Teks Sumber:
------------------------------------------------------------

Jika terjadi letusan, potensi bahaya primer yang dapat terjadi di dalam radius 9 km berupa jatuhan piroklastik dengan ukuran sama atau lebih besar dari 6 cm.
  1. Hasil pemodelan potensi sebaran hujan abu menunjukkan bahwa jika terjadi letusan saat ini dengan asumsi indeks eksplosivitas letusan VEI III maka sektor Barat, Baratlaut dan Utara dari G. Agung adalah sektor yg paling terancam.
Sektor tersebut berpotensi terlanda hujan abu lebat dengan ketebalan maximum mencapai 1.6 meter (hingga jarak 15 km dari Puncak Gunung Agung) dan ketebalan maximum 0.4 meter (hingga jarak 30 km dari Puncak Gunung Agung).
  1. Hasil pemodelan potensi aliran piroklastik (Awan Panas) dengan asumsi bahwa letusan pembuka memiliki volume letusan 10 juta m 3 , maka aliran piroklastika dapat berpotensi meluncur ke sektor Utara-Timurlaut, Tenggara, dan Selatan-Baratdaya dengan jangkauan sekitar 10 km dalam waktu kurang dari 3 menit. Namun jika volume letusan melebihi 10 juta m 3 , maka aliran piroklastika dapat berpotensi meluncur ke sektor Utara-Timurlaut, Tenggara, dan Selatan-Baratdaya dengan jangkauan melebihi 10 km. Oleh karena itu, ke depan PVMBG dapat mengubah rekomendasi gunungapi sesuai dengan perkembangan data pemantauan terbaru.
  2. Ancaman bahaya aliran piroklastik (Awan Panas) tersebut di atas maupun aliran lava utamanya berada pada sektor utara lereng G. Agung terutama di daerah aliran sungai Tukad Tulamben, Tukad Daya, Tukad Celagi yang berhulu di area bukaan kawah, pada sektor Tenggara terutama di daerah aliran Sungai Tukad Bumbung, dan pada sektor Selatan-Baratdaya terutama di daerah Pati, Tukad Panglan, dan Tukad Jabah.
VII. Kesimpulan 1. Berdasarkan hasil analisis data visual dan kegempaan serta mempertimbangkan potensi ancaman bahayanya, maka pada tanggal 29 Oktober 2017 pukul 16.00 WITA status G. Agung diturunkan dari Level IV (Awas) ke Level III (Siaga).

------------------------------------------------------------

Data yang Diberikan:
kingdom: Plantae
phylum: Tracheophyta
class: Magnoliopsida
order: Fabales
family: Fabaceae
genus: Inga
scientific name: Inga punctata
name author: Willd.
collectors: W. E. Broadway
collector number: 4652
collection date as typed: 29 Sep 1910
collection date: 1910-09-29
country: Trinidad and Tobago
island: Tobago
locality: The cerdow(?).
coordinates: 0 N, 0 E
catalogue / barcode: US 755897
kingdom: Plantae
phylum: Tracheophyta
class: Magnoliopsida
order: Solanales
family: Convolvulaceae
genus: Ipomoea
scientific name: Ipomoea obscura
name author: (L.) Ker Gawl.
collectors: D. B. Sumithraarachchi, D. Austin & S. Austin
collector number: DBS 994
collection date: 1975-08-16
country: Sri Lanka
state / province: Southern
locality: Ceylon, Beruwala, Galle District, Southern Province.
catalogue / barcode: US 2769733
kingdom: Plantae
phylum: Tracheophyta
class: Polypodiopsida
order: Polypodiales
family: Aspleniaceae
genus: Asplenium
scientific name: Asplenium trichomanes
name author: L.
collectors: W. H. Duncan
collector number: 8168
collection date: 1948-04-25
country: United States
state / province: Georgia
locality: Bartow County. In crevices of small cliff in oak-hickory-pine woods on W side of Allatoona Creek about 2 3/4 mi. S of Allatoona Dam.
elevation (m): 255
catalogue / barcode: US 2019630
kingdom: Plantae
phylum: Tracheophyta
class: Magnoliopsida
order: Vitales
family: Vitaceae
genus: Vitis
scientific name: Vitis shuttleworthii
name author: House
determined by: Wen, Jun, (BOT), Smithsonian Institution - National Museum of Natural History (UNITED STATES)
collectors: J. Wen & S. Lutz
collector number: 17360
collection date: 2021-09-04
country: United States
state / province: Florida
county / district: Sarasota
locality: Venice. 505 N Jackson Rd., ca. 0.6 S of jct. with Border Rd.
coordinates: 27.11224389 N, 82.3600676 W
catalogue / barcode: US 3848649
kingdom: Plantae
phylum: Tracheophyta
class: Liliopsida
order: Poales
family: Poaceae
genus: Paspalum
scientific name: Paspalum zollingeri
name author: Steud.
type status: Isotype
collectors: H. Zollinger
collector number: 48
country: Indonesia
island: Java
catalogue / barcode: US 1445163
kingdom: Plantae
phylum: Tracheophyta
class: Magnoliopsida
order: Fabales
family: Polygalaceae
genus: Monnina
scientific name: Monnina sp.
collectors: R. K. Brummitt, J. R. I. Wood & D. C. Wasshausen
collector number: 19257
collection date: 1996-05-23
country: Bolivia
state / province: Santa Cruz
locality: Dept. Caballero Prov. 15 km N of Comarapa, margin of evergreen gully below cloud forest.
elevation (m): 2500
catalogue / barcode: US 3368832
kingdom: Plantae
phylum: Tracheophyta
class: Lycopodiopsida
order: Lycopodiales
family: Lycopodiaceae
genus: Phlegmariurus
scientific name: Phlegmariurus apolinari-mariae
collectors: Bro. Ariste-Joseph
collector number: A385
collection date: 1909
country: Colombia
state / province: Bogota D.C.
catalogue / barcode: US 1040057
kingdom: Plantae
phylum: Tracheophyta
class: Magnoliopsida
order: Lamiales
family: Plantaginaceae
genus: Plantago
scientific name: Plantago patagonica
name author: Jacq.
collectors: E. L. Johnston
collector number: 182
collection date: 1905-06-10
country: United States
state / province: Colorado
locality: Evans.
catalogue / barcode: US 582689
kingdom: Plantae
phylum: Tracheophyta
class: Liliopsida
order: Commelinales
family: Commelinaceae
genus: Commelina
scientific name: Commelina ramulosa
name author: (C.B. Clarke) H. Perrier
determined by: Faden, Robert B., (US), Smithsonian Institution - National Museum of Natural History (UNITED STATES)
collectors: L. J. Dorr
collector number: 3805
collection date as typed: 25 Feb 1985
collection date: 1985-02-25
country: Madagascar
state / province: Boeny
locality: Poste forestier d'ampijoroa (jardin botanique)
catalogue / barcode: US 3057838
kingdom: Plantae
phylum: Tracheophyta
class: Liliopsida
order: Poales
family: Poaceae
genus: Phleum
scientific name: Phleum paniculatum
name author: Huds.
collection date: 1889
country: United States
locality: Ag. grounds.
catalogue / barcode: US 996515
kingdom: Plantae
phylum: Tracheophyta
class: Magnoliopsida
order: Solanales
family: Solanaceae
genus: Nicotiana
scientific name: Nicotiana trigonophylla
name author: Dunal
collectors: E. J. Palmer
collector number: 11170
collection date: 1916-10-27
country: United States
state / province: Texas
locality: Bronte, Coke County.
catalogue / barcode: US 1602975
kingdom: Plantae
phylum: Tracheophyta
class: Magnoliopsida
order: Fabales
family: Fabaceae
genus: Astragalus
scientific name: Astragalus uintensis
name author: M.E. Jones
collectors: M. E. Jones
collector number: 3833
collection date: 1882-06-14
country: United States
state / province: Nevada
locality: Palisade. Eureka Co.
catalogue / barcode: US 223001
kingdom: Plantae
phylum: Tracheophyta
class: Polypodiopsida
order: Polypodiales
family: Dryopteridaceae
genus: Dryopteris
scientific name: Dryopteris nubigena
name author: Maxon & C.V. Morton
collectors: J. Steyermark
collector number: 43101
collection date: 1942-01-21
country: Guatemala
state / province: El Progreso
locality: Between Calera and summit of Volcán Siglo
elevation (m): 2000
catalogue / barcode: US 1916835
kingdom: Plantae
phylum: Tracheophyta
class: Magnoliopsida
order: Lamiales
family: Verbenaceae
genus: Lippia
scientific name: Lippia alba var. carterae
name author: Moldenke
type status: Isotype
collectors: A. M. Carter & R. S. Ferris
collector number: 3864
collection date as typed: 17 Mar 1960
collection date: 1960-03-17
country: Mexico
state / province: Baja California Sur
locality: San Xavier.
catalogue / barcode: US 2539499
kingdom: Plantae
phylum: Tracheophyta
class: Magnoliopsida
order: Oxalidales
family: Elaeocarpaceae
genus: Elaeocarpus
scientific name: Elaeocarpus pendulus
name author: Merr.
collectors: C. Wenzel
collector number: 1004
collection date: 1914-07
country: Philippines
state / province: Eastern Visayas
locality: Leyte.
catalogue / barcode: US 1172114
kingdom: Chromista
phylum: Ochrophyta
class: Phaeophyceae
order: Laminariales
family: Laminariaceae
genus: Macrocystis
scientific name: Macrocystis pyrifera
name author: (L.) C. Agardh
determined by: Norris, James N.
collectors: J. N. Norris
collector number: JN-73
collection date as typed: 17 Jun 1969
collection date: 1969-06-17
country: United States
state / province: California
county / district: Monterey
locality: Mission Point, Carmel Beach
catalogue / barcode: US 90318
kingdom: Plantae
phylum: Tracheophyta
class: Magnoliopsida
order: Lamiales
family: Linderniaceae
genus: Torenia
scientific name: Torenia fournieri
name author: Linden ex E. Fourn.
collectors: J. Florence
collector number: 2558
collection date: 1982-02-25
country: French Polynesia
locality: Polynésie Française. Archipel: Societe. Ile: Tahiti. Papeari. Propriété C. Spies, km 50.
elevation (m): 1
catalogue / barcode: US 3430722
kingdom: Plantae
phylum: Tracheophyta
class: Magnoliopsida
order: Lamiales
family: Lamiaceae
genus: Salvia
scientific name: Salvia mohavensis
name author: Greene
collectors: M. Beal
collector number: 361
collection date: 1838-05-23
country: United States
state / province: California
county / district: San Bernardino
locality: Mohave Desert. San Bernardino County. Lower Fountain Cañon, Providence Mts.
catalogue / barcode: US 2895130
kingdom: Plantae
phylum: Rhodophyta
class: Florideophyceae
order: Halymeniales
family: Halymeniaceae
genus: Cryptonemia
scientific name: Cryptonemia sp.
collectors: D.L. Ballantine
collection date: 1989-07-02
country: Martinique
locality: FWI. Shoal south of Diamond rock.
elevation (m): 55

------------------------------------------------------------

Petunjuk:
a) Menurut teks tentang Gunung Agung, ke level apa status G. Agung diturunkan pada 29 Oktober 2017?
b) Tuliskan bagian berikutnya dari teks tentang Gunung Agung, dimulai setelah kalimat terakhirnya.
Materi tersebut terpisah dari teks tentang Gunung Agung.

Hasil Akhir:
a) Level III (Siaga).

b)
  1. Meskipun status aktivitas Gunungapi Agung telah diturunkan ke Level III (Siaga) namun perlu dipahami bersama bahwa aktivitas vulkanik Gunungapi Agung belum mereda sepenuhnya dan masih memiliki potensi untuk meletus.
VIII. Rekomendasi
  1. Masyarakat di sekitar G. Agung dan pendaki/pengunjung/wisatawan agar tidak berada, tidak melakukan pendakian dan tidak melakukan aktivitas apapun di Zona Perkiraan Bahaya yaitu di dalam area kawah G. Agung dan di seluruh area di dalam radius 6 km dari Kawah Puncak G. Agung dan ditambah perluasan sektoral ke arah Utara-Timurlaut dan Tenggara-Selatan Baratdaya sejauh 7.5 km.
  2. Zona Perkiraan Bahaya sifatnya dinamis dan terus dievaluasi dan dapat diubah sewaktu-waktu mengikuti perkembangan data pengamatan G. Agung yang paling aktual/terbaru.
  3. Daerah yang terdampak antara lain Dusun Br. Belong, Pucang, dan Pengalusan (Desa Ban); Dusun Br. Badeg Kelodan, Badeg Tengah, Badegdukuh, Telunbuana, Pura, Lebih dan Sogra (Desa Sebudi); Dusun Br. Kesimpar, Kidulingkreteg, Putung, Temukus, Besakih dan Jugul (Desa Besakih); Dusun Br. Bukitpaon dan Tanaharon (Desa Buana Giri); Dusun Br. Yehkori, Untalan, Galih dan Pesagi (Desa Jungutan); dan sebagian wilayah Desa Dukuh.
  4. Jika erupsi terjadi maka potensi bahaya lain yang dapat terjadi adalah terjadinya hujan abu lebat yang melanda seluruh Zona Perkiraan Bahaya. Hujan abu lebat juga dapat meluas dampaknya ke luar Zona Perkiraan Bahaya bergantung pada arah dan kecepatan angin.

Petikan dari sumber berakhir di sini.